Hola… Te cuento una historia que, hoy más que nunca, de ella podríamos sacar conclusiones que nos ayuden a superar estos tiempos difíciles.

‹Un rey vivía en la opulencia de años maravillosos, conquistaba tierras y estas eran muy productivas por lo que las arcas reales estaban “a tope”. Sin embargo, una noche tuvo un trágico sueño, del cual se despertó sobresaltado y llamando a uno de sus ayudantes le dijo: -Quiero que ubiques al sabio Agustín para que venga inmediatamente. Por supuesto que la orden real fue cumplida en ese momento. El sabio se presentó muy preocupado en el palacio del rey, porque no era usual que lo llamase a esa hora, además siempre lo consideró durante los años que vivió a su servicio. -Majestad, ¿qué necesita de mí?, le dijo el sabio. El rey le contestó: -Sabio Agustín, he tenido una pesadilla esta noche, iba a perder todo mi reino, mis soldados, mi familia, mis tierras, mis riquezas,… Quiero que me diga usted, en una frase, si algún día se hiciera real este sueño, ¿qué debo hacer? El sabio le pidió su anillo y el rey le dijo: -Agustín, ¿quiere que se lo regale? -No, por favor, solo se lo pido prestado unas horas. -¿Qué tiene que ver esto con el problema de mi sueño? El sabio le replicó: -Déjeme unas horas, llevo su anillo y al regreso se lo contaré todo. Así sucedió, este fue donde un orfebre llevándole el anillo del rey y le pidió que escribiera una frase en la parte interior del mismo. Después de unas horas, concluida la tarea, el sabio regresa donde el rey: -Majestad, nunca se quite este anillo real a no ser que esté en lo más extremo de los peligros; cuando esto suceda, saque el anillo y lea lo que hay dentro. El rey así lo hizo, nunca se lo sacó.
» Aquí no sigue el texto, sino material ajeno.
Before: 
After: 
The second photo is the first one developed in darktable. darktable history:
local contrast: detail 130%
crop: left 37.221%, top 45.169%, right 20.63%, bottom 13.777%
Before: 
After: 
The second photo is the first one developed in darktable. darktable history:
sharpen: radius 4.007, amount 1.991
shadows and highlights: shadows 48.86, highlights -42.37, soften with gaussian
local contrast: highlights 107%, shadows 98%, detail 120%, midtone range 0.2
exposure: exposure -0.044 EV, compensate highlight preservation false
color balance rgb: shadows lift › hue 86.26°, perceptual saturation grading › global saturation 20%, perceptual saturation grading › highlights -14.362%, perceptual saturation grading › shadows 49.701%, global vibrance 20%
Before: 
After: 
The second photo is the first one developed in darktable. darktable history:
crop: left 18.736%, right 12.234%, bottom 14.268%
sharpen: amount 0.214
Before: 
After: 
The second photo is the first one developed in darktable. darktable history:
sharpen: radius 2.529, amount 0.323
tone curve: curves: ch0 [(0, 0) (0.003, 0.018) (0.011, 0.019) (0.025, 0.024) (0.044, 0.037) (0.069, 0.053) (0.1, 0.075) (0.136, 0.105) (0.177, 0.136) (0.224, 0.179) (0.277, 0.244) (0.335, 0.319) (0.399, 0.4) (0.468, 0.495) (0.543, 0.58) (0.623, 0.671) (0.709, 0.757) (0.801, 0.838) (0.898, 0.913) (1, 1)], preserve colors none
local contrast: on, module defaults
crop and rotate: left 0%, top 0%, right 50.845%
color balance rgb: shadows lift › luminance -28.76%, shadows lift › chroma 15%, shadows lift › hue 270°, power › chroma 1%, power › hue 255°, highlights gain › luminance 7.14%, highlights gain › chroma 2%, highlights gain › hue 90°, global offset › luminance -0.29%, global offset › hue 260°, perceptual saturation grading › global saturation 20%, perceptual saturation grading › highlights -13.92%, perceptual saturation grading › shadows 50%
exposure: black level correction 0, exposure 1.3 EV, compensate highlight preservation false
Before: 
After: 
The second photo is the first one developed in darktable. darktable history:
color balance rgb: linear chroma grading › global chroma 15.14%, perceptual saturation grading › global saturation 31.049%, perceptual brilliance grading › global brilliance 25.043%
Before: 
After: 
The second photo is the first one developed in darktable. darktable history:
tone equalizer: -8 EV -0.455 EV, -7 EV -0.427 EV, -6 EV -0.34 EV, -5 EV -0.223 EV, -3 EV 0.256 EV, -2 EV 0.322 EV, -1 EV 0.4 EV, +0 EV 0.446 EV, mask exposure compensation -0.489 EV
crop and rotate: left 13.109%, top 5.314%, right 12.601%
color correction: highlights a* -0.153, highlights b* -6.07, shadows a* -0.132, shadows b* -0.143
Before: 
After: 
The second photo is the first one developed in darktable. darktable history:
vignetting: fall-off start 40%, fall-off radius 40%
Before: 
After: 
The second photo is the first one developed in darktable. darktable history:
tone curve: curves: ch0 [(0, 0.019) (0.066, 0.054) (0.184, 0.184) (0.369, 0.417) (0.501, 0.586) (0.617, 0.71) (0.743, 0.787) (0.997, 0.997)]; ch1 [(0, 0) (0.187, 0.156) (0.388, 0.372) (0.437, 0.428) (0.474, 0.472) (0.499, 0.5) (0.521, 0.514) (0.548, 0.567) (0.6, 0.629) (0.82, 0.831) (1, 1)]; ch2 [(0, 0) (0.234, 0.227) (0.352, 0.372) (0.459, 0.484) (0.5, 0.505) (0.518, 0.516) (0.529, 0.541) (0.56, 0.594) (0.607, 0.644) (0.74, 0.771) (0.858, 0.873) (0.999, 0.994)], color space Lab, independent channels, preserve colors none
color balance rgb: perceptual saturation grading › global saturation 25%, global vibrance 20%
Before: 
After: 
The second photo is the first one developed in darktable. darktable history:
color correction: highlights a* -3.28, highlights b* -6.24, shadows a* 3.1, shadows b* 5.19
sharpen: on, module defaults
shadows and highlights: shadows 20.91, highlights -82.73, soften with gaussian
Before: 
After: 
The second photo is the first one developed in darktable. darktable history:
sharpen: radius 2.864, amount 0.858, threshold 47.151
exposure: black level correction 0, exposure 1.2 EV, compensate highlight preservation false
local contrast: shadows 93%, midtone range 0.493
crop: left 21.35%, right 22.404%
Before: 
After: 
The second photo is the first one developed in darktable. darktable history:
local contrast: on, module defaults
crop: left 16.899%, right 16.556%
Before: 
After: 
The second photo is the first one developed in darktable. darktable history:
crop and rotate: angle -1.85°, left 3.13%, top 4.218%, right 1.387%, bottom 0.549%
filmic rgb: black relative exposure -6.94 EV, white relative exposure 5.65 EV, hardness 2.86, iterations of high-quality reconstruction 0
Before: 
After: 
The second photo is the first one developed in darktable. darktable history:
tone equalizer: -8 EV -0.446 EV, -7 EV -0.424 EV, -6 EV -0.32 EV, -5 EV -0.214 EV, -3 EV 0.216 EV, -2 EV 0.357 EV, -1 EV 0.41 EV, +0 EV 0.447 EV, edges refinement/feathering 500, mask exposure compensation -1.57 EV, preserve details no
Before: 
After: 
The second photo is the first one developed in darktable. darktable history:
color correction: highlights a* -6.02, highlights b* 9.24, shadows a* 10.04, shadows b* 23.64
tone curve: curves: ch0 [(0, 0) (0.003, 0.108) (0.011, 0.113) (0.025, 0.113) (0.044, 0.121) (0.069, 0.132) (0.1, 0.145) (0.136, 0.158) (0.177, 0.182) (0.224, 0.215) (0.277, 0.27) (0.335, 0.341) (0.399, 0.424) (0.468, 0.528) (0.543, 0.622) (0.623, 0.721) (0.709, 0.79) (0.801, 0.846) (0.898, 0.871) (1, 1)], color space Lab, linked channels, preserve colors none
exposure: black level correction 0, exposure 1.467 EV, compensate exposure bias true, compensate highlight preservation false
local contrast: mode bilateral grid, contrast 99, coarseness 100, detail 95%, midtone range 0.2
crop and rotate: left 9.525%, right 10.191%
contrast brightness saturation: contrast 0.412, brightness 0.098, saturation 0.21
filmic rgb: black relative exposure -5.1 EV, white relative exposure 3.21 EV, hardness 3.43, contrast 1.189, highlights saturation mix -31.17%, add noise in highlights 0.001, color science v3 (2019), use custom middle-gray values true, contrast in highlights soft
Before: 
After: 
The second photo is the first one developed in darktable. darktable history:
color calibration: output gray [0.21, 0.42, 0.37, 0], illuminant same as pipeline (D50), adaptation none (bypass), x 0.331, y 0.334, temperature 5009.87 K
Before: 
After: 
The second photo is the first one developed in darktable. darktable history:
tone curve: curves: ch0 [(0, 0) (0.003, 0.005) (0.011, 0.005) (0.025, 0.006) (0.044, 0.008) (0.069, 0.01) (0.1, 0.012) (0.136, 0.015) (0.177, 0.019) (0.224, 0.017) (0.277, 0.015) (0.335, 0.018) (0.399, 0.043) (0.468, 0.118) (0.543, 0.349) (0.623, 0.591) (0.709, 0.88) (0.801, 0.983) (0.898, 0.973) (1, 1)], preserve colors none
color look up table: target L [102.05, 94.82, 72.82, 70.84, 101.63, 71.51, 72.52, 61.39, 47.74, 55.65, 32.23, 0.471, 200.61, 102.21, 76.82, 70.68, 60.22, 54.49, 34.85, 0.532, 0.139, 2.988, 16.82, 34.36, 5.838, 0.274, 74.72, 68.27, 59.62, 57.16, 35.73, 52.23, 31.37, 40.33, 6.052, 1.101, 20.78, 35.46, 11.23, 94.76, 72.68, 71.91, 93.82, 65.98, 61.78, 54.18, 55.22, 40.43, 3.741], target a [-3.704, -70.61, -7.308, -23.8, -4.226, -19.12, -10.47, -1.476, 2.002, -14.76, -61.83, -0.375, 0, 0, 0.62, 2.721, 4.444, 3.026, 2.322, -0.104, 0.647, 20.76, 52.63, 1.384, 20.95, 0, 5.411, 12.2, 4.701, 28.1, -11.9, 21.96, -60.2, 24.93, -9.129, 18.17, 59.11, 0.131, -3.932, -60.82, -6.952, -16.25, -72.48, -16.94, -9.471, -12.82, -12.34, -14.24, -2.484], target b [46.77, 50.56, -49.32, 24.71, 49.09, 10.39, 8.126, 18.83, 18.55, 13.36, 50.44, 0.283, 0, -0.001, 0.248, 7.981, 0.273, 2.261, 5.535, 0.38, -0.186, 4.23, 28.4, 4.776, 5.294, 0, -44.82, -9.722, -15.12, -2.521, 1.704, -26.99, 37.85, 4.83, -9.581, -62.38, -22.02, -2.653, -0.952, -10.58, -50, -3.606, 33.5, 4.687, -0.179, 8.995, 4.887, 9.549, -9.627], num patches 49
Después de unos años sucedió algo tremendo, una rara enfermedad llegó a su país, murieron muchos de sus soldados y los enemigos lo atacaron quedándose, prácticamente, solo y en ese momento extremo el rey sacó el anillo para leer la frase que le había escrito Agustín: “TODO ESTO PASARÁ”. Luego, recobró su equilibrio emocional, dejó de lado sus angustias y comenzó una nueva vida recuperando todo lo perdido.

Pasaron algunos años y el sabio Agustín, acercándose al rey ya en la opulencia, le dijo: -Majestad, nunca se olvide de la frase que tiene en su anillo›.

Son tiempos difíciles. Ayer inició el “Domingo de Ramos”, una semana muy especial. La muerte no es el final del camino. CRISTO HA RESUCITADO.

“Nunca dejes a Dios fuera de tus proyectos, Él es la clave del éxito”.

Gracias por llegar hasta aquí. Hasta la próxima semana. ¡Que Dios nos bendiga!